# TASK STATEMENT
Up to and including the line with "Panel 3 (336", restate every line of the records below word for word, from the first line on, leaving out the pictures.

=== THE DATA ===

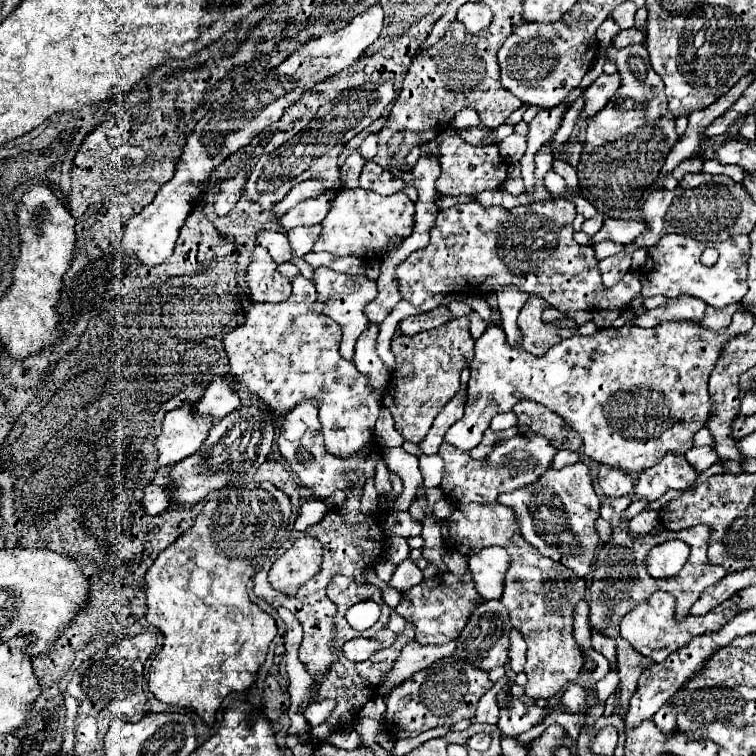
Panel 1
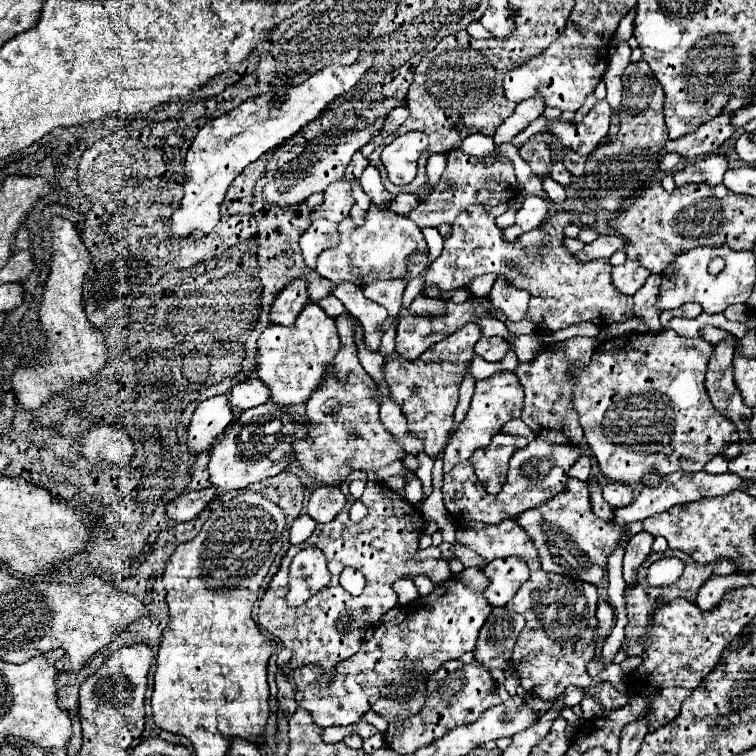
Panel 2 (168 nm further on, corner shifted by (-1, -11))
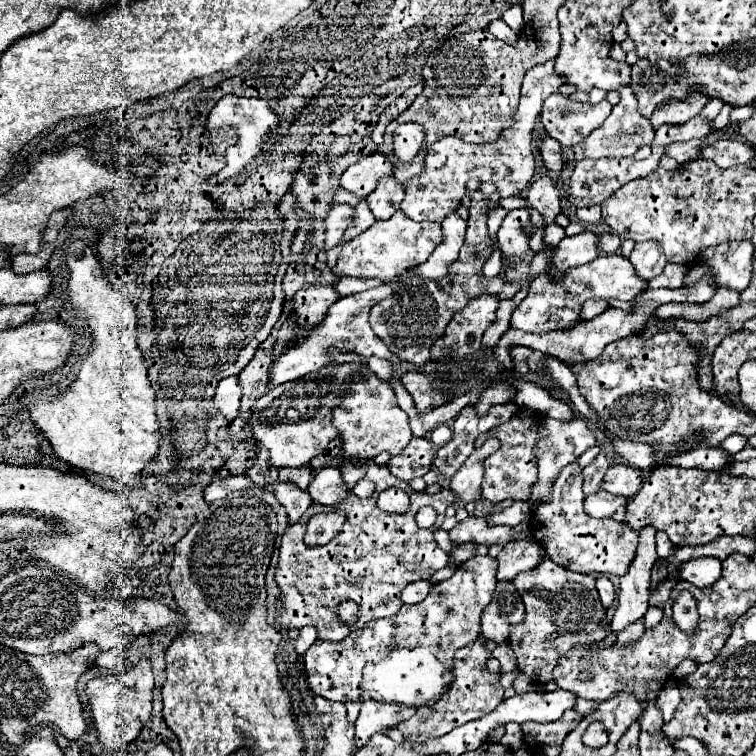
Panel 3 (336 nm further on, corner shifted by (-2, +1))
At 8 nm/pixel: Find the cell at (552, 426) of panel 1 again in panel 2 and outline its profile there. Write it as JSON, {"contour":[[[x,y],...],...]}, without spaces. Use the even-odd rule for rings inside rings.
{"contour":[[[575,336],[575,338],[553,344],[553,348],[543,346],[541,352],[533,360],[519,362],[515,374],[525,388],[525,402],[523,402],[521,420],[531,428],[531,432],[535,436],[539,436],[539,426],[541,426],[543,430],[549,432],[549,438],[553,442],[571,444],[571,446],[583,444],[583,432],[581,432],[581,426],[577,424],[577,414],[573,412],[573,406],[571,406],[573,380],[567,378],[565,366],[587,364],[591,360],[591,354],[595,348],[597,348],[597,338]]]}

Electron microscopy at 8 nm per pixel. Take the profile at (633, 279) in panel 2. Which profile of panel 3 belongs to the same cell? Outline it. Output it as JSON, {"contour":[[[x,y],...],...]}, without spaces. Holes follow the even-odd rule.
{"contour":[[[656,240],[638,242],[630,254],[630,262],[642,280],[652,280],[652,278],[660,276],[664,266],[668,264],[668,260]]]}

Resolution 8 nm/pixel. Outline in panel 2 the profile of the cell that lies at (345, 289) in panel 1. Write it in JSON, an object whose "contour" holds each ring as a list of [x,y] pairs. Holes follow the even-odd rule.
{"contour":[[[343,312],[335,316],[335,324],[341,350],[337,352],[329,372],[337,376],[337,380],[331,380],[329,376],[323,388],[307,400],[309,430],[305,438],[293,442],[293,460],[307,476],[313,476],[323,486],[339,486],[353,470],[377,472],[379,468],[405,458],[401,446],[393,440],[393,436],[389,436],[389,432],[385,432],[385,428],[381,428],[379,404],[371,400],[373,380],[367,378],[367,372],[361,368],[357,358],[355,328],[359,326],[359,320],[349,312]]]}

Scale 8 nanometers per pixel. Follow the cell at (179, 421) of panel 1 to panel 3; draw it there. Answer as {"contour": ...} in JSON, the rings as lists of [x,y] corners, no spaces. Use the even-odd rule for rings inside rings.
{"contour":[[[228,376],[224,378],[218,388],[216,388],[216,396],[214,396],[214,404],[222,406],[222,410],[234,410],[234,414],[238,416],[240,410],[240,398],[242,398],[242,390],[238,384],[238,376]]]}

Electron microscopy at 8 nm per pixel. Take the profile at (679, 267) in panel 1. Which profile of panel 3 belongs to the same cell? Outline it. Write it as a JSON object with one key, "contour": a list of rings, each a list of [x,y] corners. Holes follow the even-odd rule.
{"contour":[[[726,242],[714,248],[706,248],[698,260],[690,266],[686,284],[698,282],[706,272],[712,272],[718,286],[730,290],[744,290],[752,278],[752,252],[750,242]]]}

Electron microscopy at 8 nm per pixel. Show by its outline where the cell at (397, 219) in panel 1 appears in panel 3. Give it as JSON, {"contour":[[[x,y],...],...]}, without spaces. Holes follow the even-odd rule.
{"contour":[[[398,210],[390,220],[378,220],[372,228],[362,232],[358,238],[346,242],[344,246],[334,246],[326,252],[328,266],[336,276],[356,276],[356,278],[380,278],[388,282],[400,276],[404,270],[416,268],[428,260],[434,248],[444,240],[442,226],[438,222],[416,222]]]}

===

# TASK ANSWER
Panel 1
Panel 2 (168 nm further on, corner shifted by (-1, -11))
Panel 3 (336 nm further on, corner shifted by (-2, +1))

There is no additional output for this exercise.